Timeframe and Procedure
The FCA intends to file its claim on 9 June 2020, with Defences to be filed by 23 June 2020, and a final hearing is anticipated to be scheduled in the second half of July. In a Framework Agreement executed between the FCA and the participating insurers, it is expressly recognised that the FCA or any Insurer may appeal the decision of the court in relation to any particular issue, but the parties agree to explore the possibility of an expedited leapfrog appeal to the Supreme Court if necessary.
Further Documents
Alongside its announcement, the FCA has published:
• A proposed representative sample of 17 policy wordings;
• A preliminary list of affected insurers;
• Proposed Assumed Facts against which the determination will be made;
• Proposed Questions for Determination by the court arising from insurers’ reason fo declining claims; and
• Proposed Issues Matrix, showing which questions for determination by the court are engaged by each policy in the sample.

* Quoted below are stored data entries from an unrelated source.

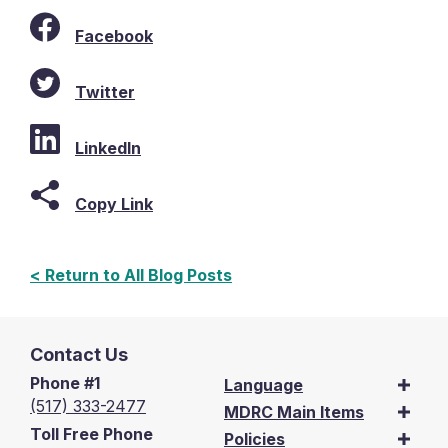
Facebook
Twitter
LinkedIn
Copy Link
< Return to All Blog Posts
Contact Us
Phone #1
Language
(517) 333-2477
MDRC Main Items
Toll Free Phone
Policies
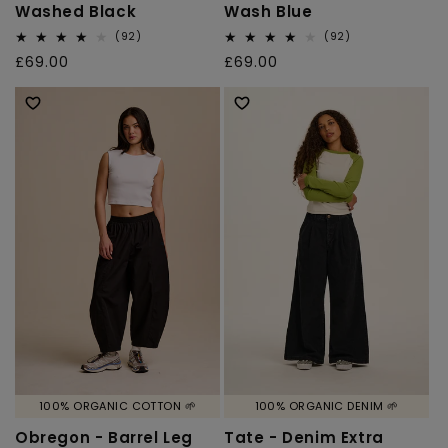
Washed Black
Wash Blue
92
92
(92)
(92)
total
total
Regular
£69.00
Regular
£69.00
reviews
reviews
price
price
100% ORGANIC COTTON 🌱
100% ORGANIC DENIM 🌱
Obregon - Barrel Leg
Tate - Denim Extra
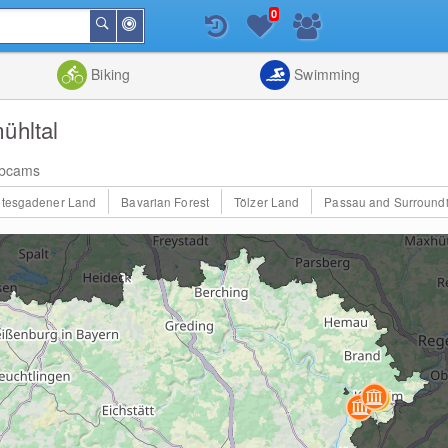
0
Around
Search
Me
List
Map
Combine
Biking
Swimming
ühltal
bcams
htesgadener Land
Bavarian Forest
Tölzer Land
Passau and Surround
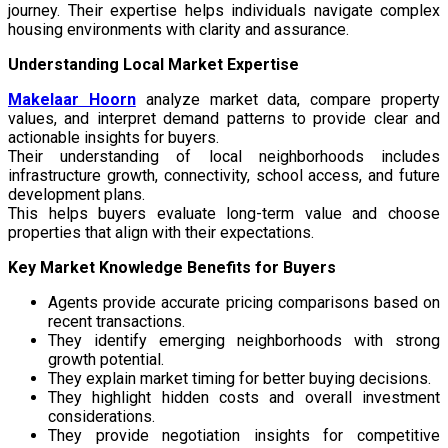
journey. Their expertise helps individuals navigate complex
housing environments with clarity and assurance.
Understanding Local Market Expertise
Makelaar Hoorn
analyze market data, compare property
values, and interpret demand patterns to provide clear and
actionable insights for buyers.
Their understanding of local neighborhoods includes
infrastructure growth, connectivity, school access, and future
development plans.
This helps buyers evaluate long-term value and choose
properties that align with their expectations.
Key Market Knowledge Benefits for Buyers
Agents provide accurate pricing comparisons based on
recent transactions.
They identify emerging neighborhoods with strong
growth potential.
They explain market timing for better buying decisions.
They highlight hidden costs and overall investment
considerations.
They provide negotiation insights for competitive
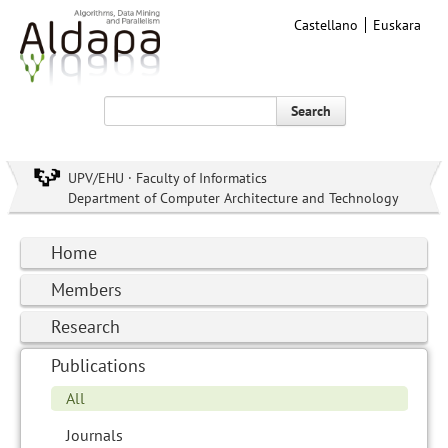
Castellano
Euskara
Search
UPV/EHU · Faculty of Informatics
Department of Computer Architecture and Technology
Home
Members
Research
Publications
All
Journals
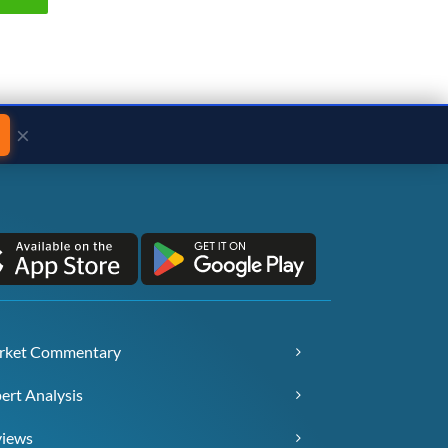
×
rket Commentary
ert Analysis
views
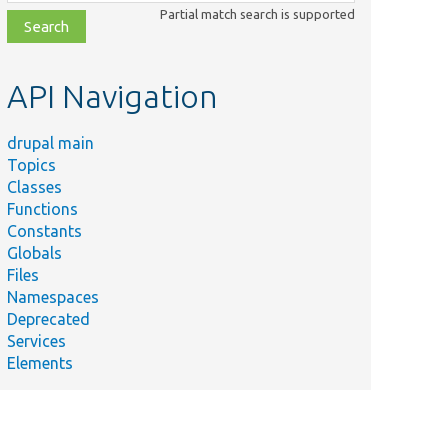
class,
Partial match search is supported
file,
topic,
etc.
API Navigation
drupal main
Topics
Classes
Functions
Constants
Globals
Files
Namespaces
Deprecated
Services
Elements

• The Framework Agreement agreed by the FCA and Insurers
All documents can be accessed at the FCA website https://www.fca.org.uk/firms/business-interruption-insurance
Consultation
Policyholders, insurance intermediaries, insurers and other stakeholders are invited to provide comments by 3pm on Friday 5 June, to biinsurancetestcase@fca.org.uk
Comment
Taken together, the FCA’s proposed sample of policy wordings, sets of assumed facts, and questions for the court amount to an ambitious and comprehensive set of issues for determination. With eight insurers invited to participate and make submissions across such a broad set of issues in such a compressed timetable, case management will be challenging. Nonetheless, if successfully completed, and not subject to a protracted appeals process, the exercise has the potential to provide insurers, policyholders and intermediaries with a welcome degree of certainty in relation to the vast majority of outstanding COVID-19 business interruption claims. Disputes over discrete issues such as aggregation and quantification of loss will remain, particularly in relation to those policyholders with significant and more complex losses, but even for these policyholders the FCA’s test case should narrow the issues in dispute and reduce the overall costs and time incurred in pursuing claims through formal proceedings.